**WHAT YOU ARE ASKED TO DO:** Carry on the passage about postoperative rehabilitation after lumbar spine surgery, starting right after its final sentence.

The number and length of movement restrictions observed by rehabilitation professionals correspond with the recommendations given by surgeons in cases 1 (laminectomy) and 3 (3+ level fusion). However, in Case 2 (laminectomy with 1-3 level fusion), rehabilitation providers observed more restrictions (eg, pushing, pulling, lifting, etc.) than surgeons stated they prescribed. If rehabilitation providers observe more restrictions, it raises the possibility that more cautious surgeons may be more likely to refer patients to rehabilitation providers or that patients who perceive greater limitations may be more likely to seek rehabilitation. This case highlights the middle ground on the current spectrum of case complexity. Thus, while postoperative management may be clearer at the end of the spectrum (case 1 and 3), patient undergoing lamintectomy with 1-3 level fusion remain a critically important area of futher investigation. While Case 3 also involved fusion, its greater complexity (multilevel fusion) might have led to more standardized recommendations across providers. The pattern follows that the more involved procedures have more postop movement restrictions prescribed and that further restrictions for a patient with osteoporosis or who received fusion to the sacrum/pelvis were infrequent. Rehabilitation providers noted that exercise and treatment recommendations depend on multiple factors, including age, how a patient handled the surgery, whether there were complications such as infection, and the patient's goals for returning to work/daily activities. Thus, creating a set guideline for rehabilitation exercise prescription may be challenging, but it is important to test within a pragmatic clinical trial. Future research should aim to develop a protocol-based rehabilitation approach for each type of lumbar surgery.

Several reviews suggest the effectiveness of rehabilitation following lumbar spine surgery [[17], [18], [19], [20],33], and a recently published longitudinal cohort study, including adults undergoing spinal surgeries for degenerative conditions, recommends that all healthcare providers encourage patients to exercise pre- and postoperatively [34]. Regardless of the case presented in our study, few surgeons state that they provide specific rehabilitation guidelines on exercise beyond referral to rehabilitation. Due to the potential for patients to face barriers in seeking outpatient postoperative rehabilitation (eg, cost associated with treatment), surgeons should educate patients on appropriate postoperative exercise upon discharge. The wide variation in care highlights the importance of addressing healthcare access inequities when collaborating across disciplines in postoperative care pathways.

Stored items

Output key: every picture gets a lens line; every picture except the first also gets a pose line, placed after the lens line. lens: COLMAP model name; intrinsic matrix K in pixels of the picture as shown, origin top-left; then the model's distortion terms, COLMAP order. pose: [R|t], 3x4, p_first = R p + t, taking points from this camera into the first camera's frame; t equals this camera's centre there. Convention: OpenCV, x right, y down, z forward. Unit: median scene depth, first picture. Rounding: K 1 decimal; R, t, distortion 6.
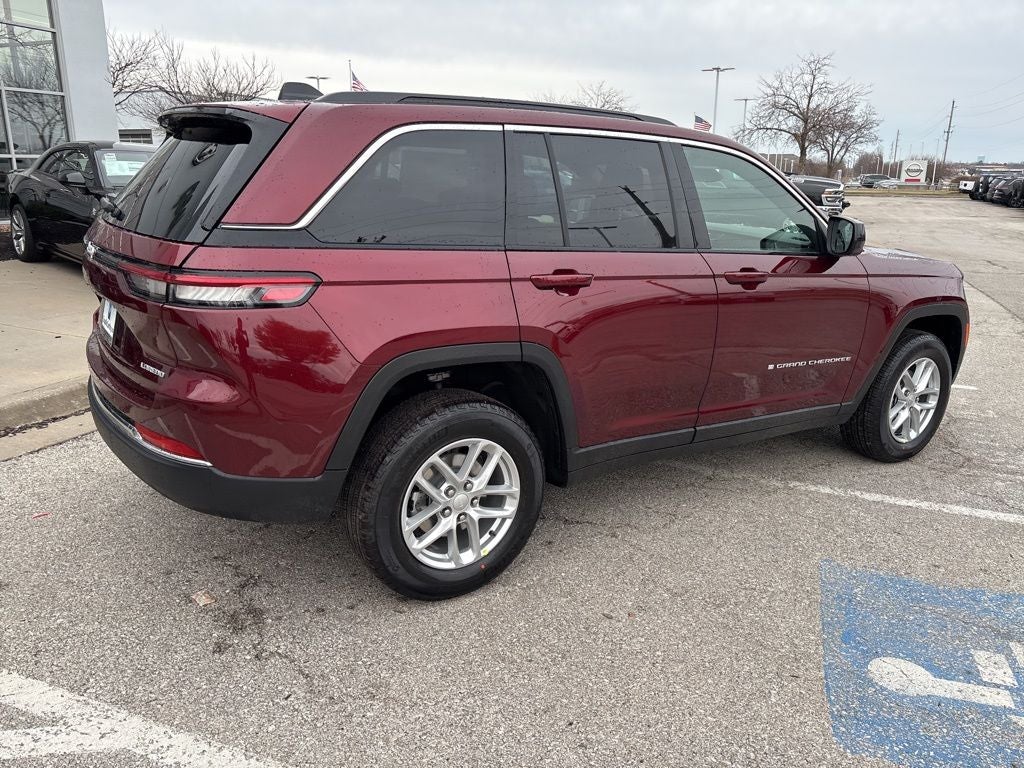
lens RADIAL K [[767.8, 0, 510.9], [0, 767.8, 390.8], [0, 0, 1]] dist [0.067232, -0.082671]
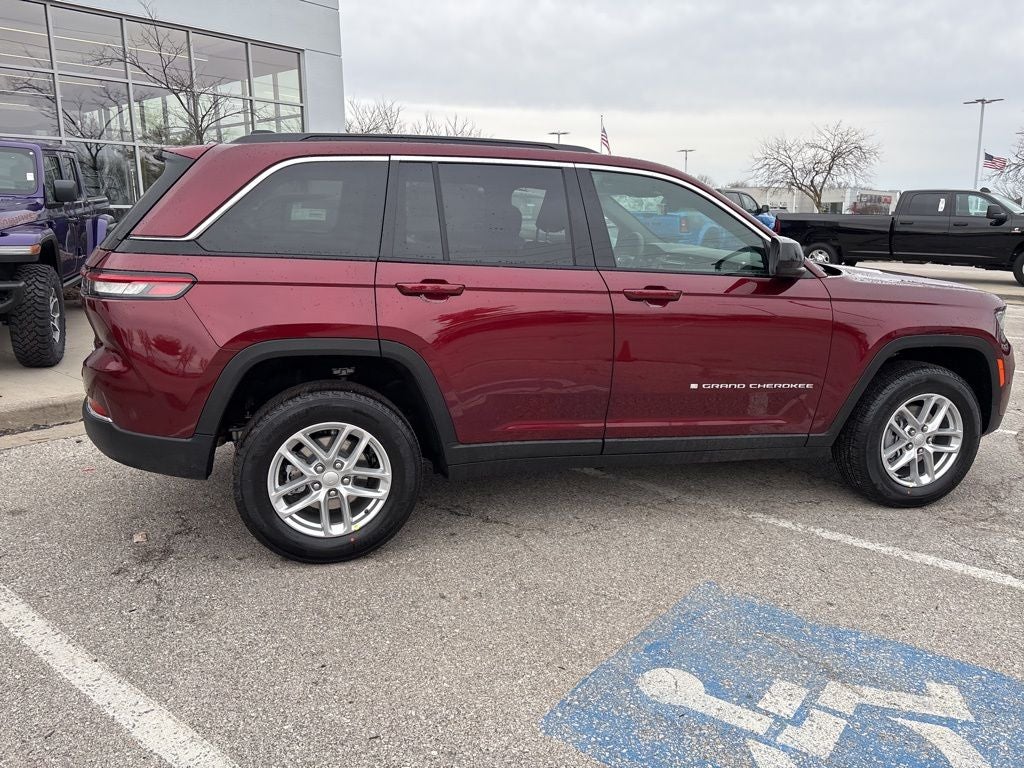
lens RADIAL K [[769.8, 0, 510.7], [0, 769.8, 377.8], [0, 0, 1]] dist [0.057920, -0.070999]
pose [[0.949793, 0.047681, -0.309225, 0.520580], [-0.070903, 0.995409, -0.064293, 0.048965], [0.304740, 0.082990, 0.948813, -0.021807]]
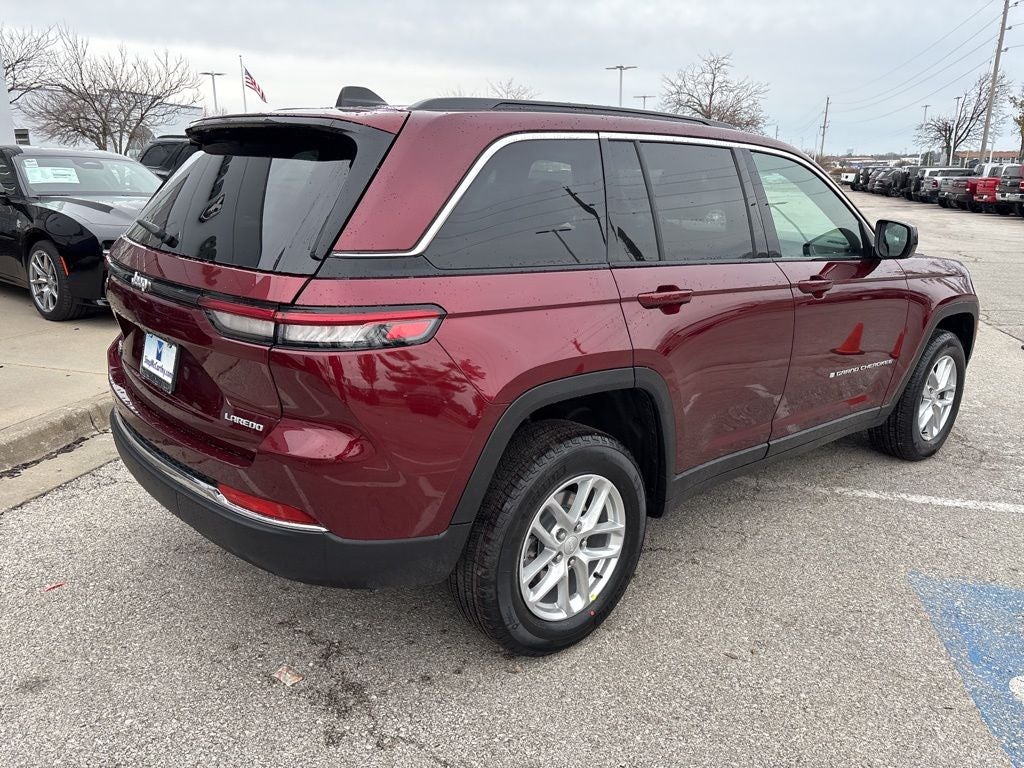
lens RADIAL K [[769.8, 0, 510.7], [0, 769.8, 377.8], [0, 0, 1]] dist [0.057920, -0.070999]
pose [[0.991840, -0.044429, 0.119500, -0.229006], [0.045803, 0.998912, -0.008775, -0.046583], [-0.118980, 0.014177, 0.992795, 0.095490]]
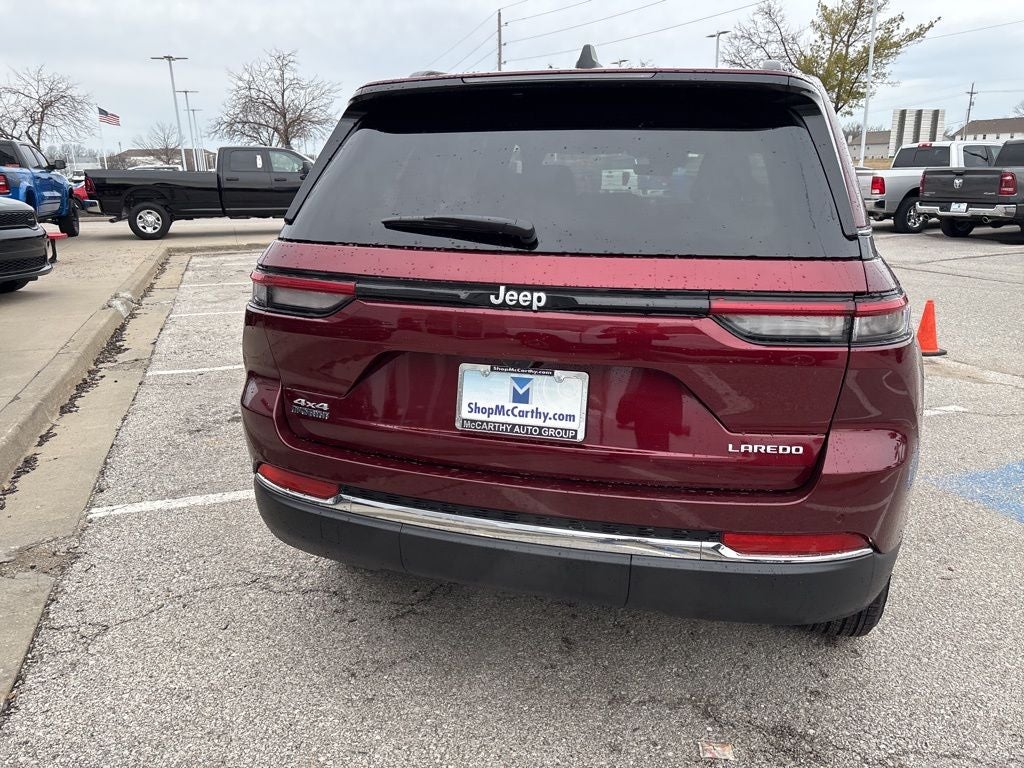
lens RADIAL K [[769.8, 0, 510.7], [0, 769.8, 377.8], [0, 0, 1]] dist [0.057920, -0.070999]
pose [[0.765459, -0.194759, 0.613304, -0.888220], [0.200632, 0.977821, 0.060108, -0.149570], [-0.611408, 0.077038, 0.787557, 0.499262]]
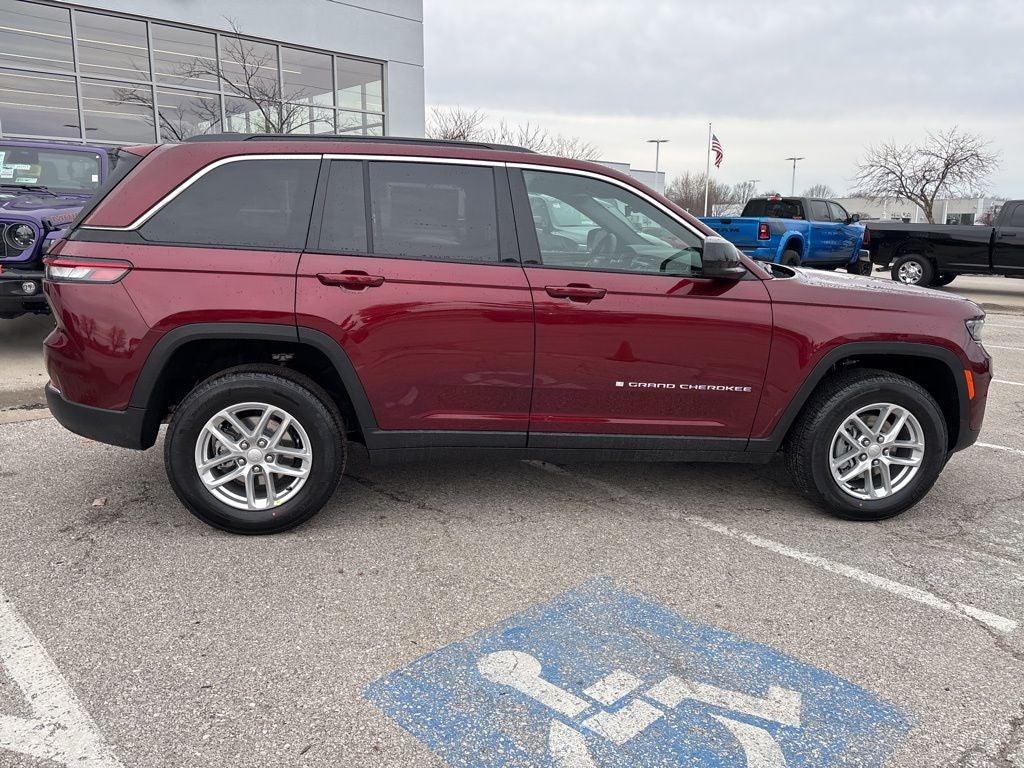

**YOUR RESPONSE:**
The findings of this study are similar to those of previous research conducted in the United Kingdom [35]. This study found considerable variability in postoperative management of spine surgery, including protocols, hospital stay duration, discharge criteria, and follow-up practices. However, in contrast to the findings from our study, there appeared to be more consensus on emphasizing the importance of postoperative physiotherapy [35]. These results highlight the variability among prescriptions of postoperative rehabilitation and movement restrictions and the need to develop a consensus or standardized approach to managing lumbar spine surgery.

Strengths and Limitations: The strengths of this study include the development of the survey questions in consultation with spinal surgeons and physiotherapists who are experienced in treating this patient population. To capture a wide range of responses from across Canada, the research team contacted colleges and associations in all provinces to promote this study. A limitation of our study is the sample size—although we received 151 responses from rehabilitation professionals, we only received 26 responses from surgeons. This resulted in some survey items having less than an optimal number of responses, as such the surgeons’ responses should be interpreted cautiously, given the lack of generalizability.

Conclusion

Outpatient rehabilitation referrals were not consistently endorsed by all surgeon respondents, and there was little agreement on the specific movement restrictions or their duration across various conditions. This lack of consensus highlights the need for collaboration between spine surgeons and rehabilitation professionals to establish clear, evidence-based guidelines for movement restrictions and exercise recommendations for postoperative patients.

Funding

The authors report no funding for this study.

Declaration of competing interest

The authors declare that they have no known competing financial interests or personal relationships that could have appeared to influence the work reported in this paper.

Footnotes

FDA device/drug status: Not applicable.

Author disclosures: LC: Nothing to disclose. NB: Grant: Institute of Pain Research and Care Graduate Studentship (C); CIHR Doctoral Research Award (F). RR: Nothing to disclose. MC: Nothing to disclose. LC: Nothing to disclose. LM: Nothing to disclose.

Supplementary material associated with this article can be found, in the online version, at doi:10.1016/j.xnsj.2025.100600.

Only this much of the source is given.